SOURCE EXTRACT
[Python-Dev] The new and improved PEP 572, same great taste with 75% less complexity!

Wed Apr 25 04:23:00 EDT 2018

On Wed, Apr 25, 2018 at 4:55 PM, Nathaniel Smith <njs at pobox.com> wrote:
> On Tue, Apr 24, 2018 at 8:31 AM, Chris Angelico <rosuav at gmail.com> wrote:
>> The most notable change since last posting is that the assignment
>> target is no longer as flexible as with the statement form of
>> assignment, but is restricted to a simple name.
>>
>> Note that the reference implementation has not been updated.
>
> I haven't read most of the discussion around this, so my apologies if
> I say anything that's redundant. But since it seems like this might be
> starting to converge, I just read through it for the first time, and
> have a few comments.
>
> First, though, let me say that this is a really nice document, and I
> appreciate the incredible amount of work it takes to write something
> like this and manage the discussions! Regardless of the final outcome
> it's definitely a valuable contribution.

Thank you, but I'm hoping to do more than just rejected PEPs. (I do
have one co-authorship to my name, but that was something Guido
started, so it kinda had a bit of an advantage there.) My reputation
as champion of death march PEPs is not something I want to continue.
:|

> Concretely, I find it unnerving that two of these work, and one doesn't:
>
> # assignment on the right of usage
> results = [(x, y, x/y) for x in input_data if (y := f(x)) > 0]
>
> # assignment on the left of usage
> stuff = [[y := f(x), x/y] for x in range(5)]
>
> # assignment on the right of usage
> stuff = [[x/y, y := f(x)] for x in range(5)]

Fair point. However, this isn't because of assignment operators, but
because of comprehensions. There are two important constructs in
Python that have out-of-order evaluation:

x if cond else y # evaluates cond before x
[result for x in iterable if cond] # evaluates result last
target()[0] = value # evaluates target after value

... Amongst our weaponry ... err, I'll come in again.

EXERCISE DATA

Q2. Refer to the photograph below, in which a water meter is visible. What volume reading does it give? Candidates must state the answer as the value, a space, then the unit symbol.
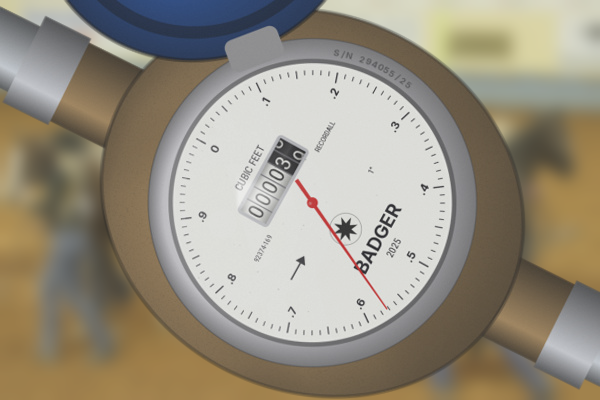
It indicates 38.57 ft³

EXERCISE INSTRUCTIONS
a – Reproduce the part of the PEP 572 post between "Wed Apr 25 04:23:00" and "a simple name.", inclusive.
b – Summarize the PEP 572 post in two sentences.
c – Answer these questions using the PEP 572 post, one answer per line:
(i) What is the assignment target now restricted to?
(ii) According to the reply, what causes the behavior Nathaniel Smith finds unnerving, if not assignment operators?
(iii) In "x if cond else y", what is evaluated before x?

TASK RESPONSES
a –
Wed Apr 25 04:23:00 EDT 2018

On Wed, Apr 25, 2018 at 4:55 PM, Nathaniel Smith <njs at pobox.com> wrote:
> On Tue, Apr 24, 2018 at 8:31 AM, Chris Angelico <rosuav at gmail.com> wrote:
>> The most notable change since last posting is that the assignment
>> target is no longer as flexible as with the statement form of
>> assignment, but is restricted to a simple name.

b – Chris Angelico reports that the assignment target in the revised PEP 572 is now restricted to a simple name and that the reference implementation has not been updated. Nathaniel Smith praises the document but finds it unnerving that two of three comprehension examples work and one doesn't, and the reply attributes this to comprehensions, which have out-of-order evaluation, rather than to assignment operators.

c –
(i) A simple name.
(ii) Comprehensions.
(iii) cond